Johnson Nathan R, Yeoh Jonathan M, Coruh Ceyda, Axtell Michael J
Huck Institutes of the Life Sciences, Penn State University, Philadelphia 16802 Department of Biology, Knox College, Galesburg, Illinois, 61401.
Department of Biology, Knox College, Galesburg, Illinois, 61401.
G3 (Bethesda). 2016 Jul 7;6(7):2103-11. doi: 10.1534/g3.116.030452.
High-throughput sequencing of small RNAs (sRNA-seq) is a popular method used to discover and annotate microRNAs (miRNAs), endogenous short interfering RNAs (siRNAs), and Piwi-associated RNAs (piRNAs). One of the key steps in sRNA-seq data analysis is alignment to a reference genome. sRNA-seq libraries often have a high proportion of reads that align to multiple genomic locations, which makes determining their true origins difficult. Commonly used sRNA-seq alignment methods result in either very low precision (choosing an alignment at random), or sensitivity (ignoring multi-mapping reads). Here, we describe and test an sRNA-seq alignment strategy that uses local genomic context to guide decisions on proper placements of multi-mapped sRNA-seq reads. Tests using simulated sRNA-seq data demonstrated that this local-weighting method outperforms other alignment strategies using three different plant genomes. Experimental analyses with real sRNA-seq data also indicate superior performance of local-weighting methods for both plant miRNAs and heterochromatic siRNAs. The local-weighting methods we have developed are implemented as part of the sRNA-seq analysis program ShortStack, which is freely available under a general public license. Improved genome alignments of sRNA-seq data should increase the quality of downstream analyses and genome annotation efforts.

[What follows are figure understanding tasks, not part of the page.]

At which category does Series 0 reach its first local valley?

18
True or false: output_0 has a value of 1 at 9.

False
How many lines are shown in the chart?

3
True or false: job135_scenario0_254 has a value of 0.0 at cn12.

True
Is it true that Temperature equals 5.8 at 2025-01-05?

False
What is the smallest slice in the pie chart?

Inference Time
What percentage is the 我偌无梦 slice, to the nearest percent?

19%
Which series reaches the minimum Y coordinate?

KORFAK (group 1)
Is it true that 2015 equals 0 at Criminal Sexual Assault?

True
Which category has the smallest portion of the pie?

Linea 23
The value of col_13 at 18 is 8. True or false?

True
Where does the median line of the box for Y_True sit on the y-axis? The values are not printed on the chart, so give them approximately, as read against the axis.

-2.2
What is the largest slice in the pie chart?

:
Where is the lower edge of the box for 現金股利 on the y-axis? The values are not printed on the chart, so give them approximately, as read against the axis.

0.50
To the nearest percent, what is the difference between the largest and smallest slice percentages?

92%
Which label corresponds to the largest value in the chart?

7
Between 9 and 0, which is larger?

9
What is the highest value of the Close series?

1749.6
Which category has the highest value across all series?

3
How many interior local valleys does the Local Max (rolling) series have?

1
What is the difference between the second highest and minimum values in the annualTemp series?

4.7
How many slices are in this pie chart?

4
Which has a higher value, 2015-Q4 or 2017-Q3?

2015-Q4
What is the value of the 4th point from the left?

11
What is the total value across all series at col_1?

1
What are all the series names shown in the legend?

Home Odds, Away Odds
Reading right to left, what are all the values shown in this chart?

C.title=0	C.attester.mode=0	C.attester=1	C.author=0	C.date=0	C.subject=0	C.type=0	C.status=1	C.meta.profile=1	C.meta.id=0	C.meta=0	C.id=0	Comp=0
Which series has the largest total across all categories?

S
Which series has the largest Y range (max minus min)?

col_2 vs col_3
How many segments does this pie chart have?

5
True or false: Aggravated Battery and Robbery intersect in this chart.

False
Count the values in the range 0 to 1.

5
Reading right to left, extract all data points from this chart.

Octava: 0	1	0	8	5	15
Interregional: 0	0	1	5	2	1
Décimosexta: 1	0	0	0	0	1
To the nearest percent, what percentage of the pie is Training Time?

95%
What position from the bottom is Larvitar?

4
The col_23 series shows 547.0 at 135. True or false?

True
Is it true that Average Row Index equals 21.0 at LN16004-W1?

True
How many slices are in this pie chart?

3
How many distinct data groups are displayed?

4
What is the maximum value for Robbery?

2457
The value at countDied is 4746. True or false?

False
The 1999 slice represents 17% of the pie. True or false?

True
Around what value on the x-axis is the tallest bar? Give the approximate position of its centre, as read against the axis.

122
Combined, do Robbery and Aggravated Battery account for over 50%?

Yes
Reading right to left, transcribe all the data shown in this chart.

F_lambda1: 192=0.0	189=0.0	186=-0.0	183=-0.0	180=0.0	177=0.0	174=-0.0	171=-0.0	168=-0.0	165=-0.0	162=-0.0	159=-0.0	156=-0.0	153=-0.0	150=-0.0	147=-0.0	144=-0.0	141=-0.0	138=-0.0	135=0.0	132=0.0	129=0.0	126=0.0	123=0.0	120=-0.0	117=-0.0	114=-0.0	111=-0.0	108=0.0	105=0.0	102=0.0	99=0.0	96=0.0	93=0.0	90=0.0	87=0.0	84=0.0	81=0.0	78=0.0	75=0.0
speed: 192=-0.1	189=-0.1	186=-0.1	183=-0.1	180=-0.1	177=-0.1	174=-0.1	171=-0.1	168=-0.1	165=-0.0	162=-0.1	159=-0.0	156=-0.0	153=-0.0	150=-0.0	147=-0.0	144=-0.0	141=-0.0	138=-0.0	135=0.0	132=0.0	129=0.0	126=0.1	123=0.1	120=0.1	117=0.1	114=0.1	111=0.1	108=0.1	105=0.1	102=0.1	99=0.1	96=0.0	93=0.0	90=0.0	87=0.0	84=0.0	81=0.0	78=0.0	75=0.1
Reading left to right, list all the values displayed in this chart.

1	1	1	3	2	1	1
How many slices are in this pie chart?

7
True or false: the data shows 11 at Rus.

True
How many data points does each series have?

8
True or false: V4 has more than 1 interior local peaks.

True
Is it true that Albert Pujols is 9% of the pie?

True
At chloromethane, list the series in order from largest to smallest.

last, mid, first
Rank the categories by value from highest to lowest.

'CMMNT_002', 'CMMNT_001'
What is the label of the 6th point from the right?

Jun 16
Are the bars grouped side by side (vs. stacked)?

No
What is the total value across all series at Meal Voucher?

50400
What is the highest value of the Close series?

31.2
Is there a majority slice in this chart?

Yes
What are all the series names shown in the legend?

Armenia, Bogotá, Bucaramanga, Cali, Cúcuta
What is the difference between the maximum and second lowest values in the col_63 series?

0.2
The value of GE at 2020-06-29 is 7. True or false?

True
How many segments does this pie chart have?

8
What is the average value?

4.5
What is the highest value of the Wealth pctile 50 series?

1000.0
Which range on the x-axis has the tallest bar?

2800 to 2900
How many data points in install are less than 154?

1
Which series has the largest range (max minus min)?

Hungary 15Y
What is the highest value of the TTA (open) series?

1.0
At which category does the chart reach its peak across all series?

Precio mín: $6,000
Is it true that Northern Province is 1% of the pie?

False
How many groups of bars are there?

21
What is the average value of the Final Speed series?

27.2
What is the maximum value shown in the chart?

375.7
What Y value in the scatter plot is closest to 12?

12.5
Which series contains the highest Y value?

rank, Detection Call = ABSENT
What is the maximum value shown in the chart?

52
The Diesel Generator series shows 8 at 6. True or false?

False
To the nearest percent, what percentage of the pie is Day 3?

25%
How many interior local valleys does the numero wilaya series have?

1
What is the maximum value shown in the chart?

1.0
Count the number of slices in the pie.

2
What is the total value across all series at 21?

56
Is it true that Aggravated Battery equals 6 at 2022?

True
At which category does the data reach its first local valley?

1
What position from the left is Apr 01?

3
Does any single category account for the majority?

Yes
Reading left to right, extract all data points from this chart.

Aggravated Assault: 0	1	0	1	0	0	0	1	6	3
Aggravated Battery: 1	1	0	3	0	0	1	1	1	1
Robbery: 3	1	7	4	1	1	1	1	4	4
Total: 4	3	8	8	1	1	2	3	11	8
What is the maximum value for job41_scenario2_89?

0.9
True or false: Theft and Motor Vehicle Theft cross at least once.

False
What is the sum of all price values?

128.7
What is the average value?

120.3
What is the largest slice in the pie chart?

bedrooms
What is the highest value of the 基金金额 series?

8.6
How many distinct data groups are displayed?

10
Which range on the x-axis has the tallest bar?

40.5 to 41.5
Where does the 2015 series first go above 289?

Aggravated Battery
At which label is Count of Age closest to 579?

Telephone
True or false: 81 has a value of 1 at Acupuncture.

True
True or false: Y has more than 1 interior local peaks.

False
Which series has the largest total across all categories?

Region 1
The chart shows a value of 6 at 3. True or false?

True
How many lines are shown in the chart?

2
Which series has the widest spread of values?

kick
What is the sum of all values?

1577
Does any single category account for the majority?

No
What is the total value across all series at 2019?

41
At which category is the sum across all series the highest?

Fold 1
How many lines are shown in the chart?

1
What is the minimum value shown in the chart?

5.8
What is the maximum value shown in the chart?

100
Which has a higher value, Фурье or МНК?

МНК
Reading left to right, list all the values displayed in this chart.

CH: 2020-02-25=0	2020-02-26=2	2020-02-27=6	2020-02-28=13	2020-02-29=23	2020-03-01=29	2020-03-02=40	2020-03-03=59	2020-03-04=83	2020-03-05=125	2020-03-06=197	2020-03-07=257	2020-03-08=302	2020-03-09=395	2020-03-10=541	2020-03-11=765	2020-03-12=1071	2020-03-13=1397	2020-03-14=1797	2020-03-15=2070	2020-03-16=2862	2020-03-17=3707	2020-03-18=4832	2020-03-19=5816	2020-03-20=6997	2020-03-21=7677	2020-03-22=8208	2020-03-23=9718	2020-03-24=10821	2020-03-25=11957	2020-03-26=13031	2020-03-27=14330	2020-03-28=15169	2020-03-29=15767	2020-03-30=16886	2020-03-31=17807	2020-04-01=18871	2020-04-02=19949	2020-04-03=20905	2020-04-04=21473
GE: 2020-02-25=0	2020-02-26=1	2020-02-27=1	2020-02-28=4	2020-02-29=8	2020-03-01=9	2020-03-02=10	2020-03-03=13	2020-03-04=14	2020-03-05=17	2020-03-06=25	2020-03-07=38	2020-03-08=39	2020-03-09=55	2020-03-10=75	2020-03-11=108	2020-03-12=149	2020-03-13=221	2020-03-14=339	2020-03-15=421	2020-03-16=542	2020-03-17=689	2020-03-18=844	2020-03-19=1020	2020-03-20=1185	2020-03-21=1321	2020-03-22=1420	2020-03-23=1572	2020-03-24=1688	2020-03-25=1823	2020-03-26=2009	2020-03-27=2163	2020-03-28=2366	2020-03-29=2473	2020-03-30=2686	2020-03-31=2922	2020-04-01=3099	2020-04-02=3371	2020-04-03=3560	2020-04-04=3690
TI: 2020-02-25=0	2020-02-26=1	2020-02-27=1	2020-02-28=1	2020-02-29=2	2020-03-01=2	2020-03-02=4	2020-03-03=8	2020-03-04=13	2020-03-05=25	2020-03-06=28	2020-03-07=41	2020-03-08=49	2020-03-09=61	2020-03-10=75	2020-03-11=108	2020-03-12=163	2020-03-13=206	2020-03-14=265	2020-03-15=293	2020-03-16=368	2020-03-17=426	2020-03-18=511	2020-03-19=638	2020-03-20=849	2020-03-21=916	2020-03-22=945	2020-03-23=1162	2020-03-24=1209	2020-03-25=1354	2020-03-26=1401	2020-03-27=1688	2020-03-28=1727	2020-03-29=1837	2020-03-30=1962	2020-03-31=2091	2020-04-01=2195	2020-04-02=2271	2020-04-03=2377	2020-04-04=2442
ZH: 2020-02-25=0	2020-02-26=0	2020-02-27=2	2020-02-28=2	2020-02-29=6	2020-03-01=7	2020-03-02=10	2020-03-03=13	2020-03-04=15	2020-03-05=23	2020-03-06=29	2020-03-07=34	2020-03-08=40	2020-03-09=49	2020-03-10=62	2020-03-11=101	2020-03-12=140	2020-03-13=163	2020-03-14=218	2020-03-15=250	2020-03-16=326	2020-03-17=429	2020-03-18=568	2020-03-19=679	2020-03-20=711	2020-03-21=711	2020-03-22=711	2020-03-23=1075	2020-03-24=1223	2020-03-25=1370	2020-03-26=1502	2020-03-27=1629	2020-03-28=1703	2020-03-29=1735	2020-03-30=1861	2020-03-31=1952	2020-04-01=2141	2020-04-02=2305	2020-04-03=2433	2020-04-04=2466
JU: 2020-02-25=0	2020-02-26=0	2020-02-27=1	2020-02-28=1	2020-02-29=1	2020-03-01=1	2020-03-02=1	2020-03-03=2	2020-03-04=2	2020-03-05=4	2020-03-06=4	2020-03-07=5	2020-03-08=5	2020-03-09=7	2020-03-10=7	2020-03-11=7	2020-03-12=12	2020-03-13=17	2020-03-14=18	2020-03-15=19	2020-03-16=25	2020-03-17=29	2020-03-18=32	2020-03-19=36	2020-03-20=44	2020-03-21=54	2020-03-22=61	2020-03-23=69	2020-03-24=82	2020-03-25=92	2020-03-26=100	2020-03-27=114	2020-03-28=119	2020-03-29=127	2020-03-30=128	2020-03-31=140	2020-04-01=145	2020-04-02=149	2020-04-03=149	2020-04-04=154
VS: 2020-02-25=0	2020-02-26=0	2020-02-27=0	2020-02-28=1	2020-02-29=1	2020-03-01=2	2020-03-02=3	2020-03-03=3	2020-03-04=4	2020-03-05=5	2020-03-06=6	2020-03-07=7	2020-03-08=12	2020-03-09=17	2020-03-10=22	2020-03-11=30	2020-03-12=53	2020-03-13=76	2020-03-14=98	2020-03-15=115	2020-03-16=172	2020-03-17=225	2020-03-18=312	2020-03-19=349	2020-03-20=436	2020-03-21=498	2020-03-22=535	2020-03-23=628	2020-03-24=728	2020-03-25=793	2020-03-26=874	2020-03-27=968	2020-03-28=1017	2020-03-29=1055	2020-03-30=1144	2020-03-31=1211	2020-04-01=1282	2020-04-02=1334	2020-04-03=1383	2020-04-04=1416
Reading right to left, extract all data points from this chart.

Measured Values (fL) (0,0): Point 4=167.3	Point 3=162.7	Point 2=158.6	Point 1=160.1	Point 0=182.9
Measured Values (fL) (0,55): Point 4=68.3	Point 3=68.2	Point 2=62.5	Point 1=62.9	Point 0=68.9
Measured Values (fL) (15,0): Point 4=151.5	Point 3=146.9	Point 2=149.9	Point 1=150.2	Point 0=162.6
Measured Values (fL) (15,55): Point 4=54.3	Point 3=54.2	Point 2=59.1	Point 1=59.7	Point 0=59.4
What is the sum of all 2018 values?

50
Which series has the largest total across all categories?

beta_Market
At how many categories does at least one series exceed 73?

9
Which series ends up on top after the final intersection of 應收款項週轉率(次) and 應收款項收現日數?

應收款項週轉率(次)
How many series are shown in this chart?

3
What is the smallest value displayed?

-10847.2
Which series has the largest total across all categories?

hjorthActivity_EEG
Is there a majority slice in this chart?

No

小RNA高通量测序(sRNA-seq)是一种用于发现和注释微小RNA(miRNA)、内源性小干扰RNA(siRNA)和Piwi相互作用RNA(piRNA)的常用方法。sRNA-seq数据分析的关键步骤之一是与参考基因组进行比对。sRNA-seq文库中通常有很大比例的 reads 会比对到多个基因组位置,这使得确定它们的真实来源变得困难。常用的sRNA-seq比对方法要么导致非常低的精度(随机选择比对),要么导致灵敏度低(忽略多重比对的reads)。在这里,我们描述并测试了一种sRNA-seq比对策略,该策略利用局部基因组背景来指导对多重比对的sRNA-seq reads进行正确定位的决策。使用模拟sRNA-seq数据进行的测试表明,这种局部加权方法在使用三种不同植物基因组时优于其他比对策略。对真实sRNA-seq数据的实验分析也表明,局部加权方法对植物miRNA和异染色质siRNA均具有卓越的性能。我们开发的局部加权方法作为sRNA-seq分析程序ShortStack的一部分得以实现,该程序在通用公共许可下可免费获取。sRNA-seq数据的改进基因组比对应能提高下游分析和基因组注释工作的质量。